The Snake Prince slithered over there.  “Yesssssss Abi.”  He hissed.

“I’m going to help you.”  Abi said.

“Help me with what sssssssss?” he asked.

“Help people understand that you are good!” yelled Abi.

When we read this, we dissolved into giggles.  And, being the quirky people we are, we reread this passage out loud several times with the proper inflection.  We held nothing back.

Our impromptu acting brought Middle Son out of his bedroom–why are you screaming?–and Youngest Son up from downstairs–why are you yelling?

Dear Hubby simply asked if I had Tourette’s.

But the point I make is that each word has its own distinct connotations and nuances. 

What if our brave MC had whispered to the Snake Prince?  Or sobbed?  Demanded, announced, cried?  The whole feeling of the passage would have changed simply by replacing one word. 

While presenting at a Young Writer’s Conference, I used this technique of exchanging one word for another to convey different feelings.  The kids were enthralled and shouted out words.  Crazy, silly, sly and funky substitutes to create incredible scenarios. 

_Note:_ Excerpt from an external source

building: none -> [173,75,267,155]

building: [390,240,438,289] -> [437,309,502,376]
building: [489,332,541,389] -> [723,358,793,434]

I then made them act out their sentences with their chosen words.  “I _____ up the stairs.”

As writers, we need to read our dialogue exactly as we write it to see if it indeed says what we want it to.  I guarantee DD would not have Abi yell and scream this time around.  There is no need. 

Likewise, we need to examine our action scenes to make sure it is physically possible and acceptable to have our characters stagger, bound, slither, stumble, fly or roll up the steps.

If it can’t be done, we need pick another word–one with the appropriate connotations and nuances for the moment.

How do you make sure your words convey your intended message?  If you’ve ever acted out a scene to make sure it works, we’d love to hear how it turned out. 

Just the other day, I kept clasping my hands together, shaking them and pushing them away from my chest as if rolling dice.  After a while, this repetitive motion freaked out Youngest.  “Mom, what are you doing that for?  Are you okay?”

Maybe I do have a tic.


4 responses to “Word Nuances: All Words Are Not Created Equal

  1. I got my best male friend to read the first draft of a book I wrote for teenage girls. Not only did most of it massively offend his delicate male tendencies, but he also pointed out that my main male heart-throb did an awful lot of winking! ‘Does this guy have a twitch?’ was the first constructive criticism I ever received about the book! Luckily there have been about ten redrafts since then 🙂

    C-C xxx

    • Oh, my characters twitch too. They are shrugging, nodding, grinning freaks. I love when I find these tendencies. I hate when I miss them and someone else points out the oh-so-obvious!

      It’s great to have a good beta reader. Thanks so much for sharing your experience. It’s a lesson we can take to heart.

  2. Oh, you gave me a good laugh with all the screaming! Awesome.

    I do occasionally say dialogue out loud or make gestures to test out the scene I’m writing . . . but I USUALLY manage to at least do it in isolation.

    Also, often when I’m writing I catch myself making faces as if I was the one speaking the dialogue. I bet it’s funny to watch . . .

    • You’ll have to do check yourself out in the mirror sometime and report back. I’d love to know how it goes! For me, my geriatric lab gets up, throws me an over-the-shoulder dirty look and saunters off. Oh the joys of writing.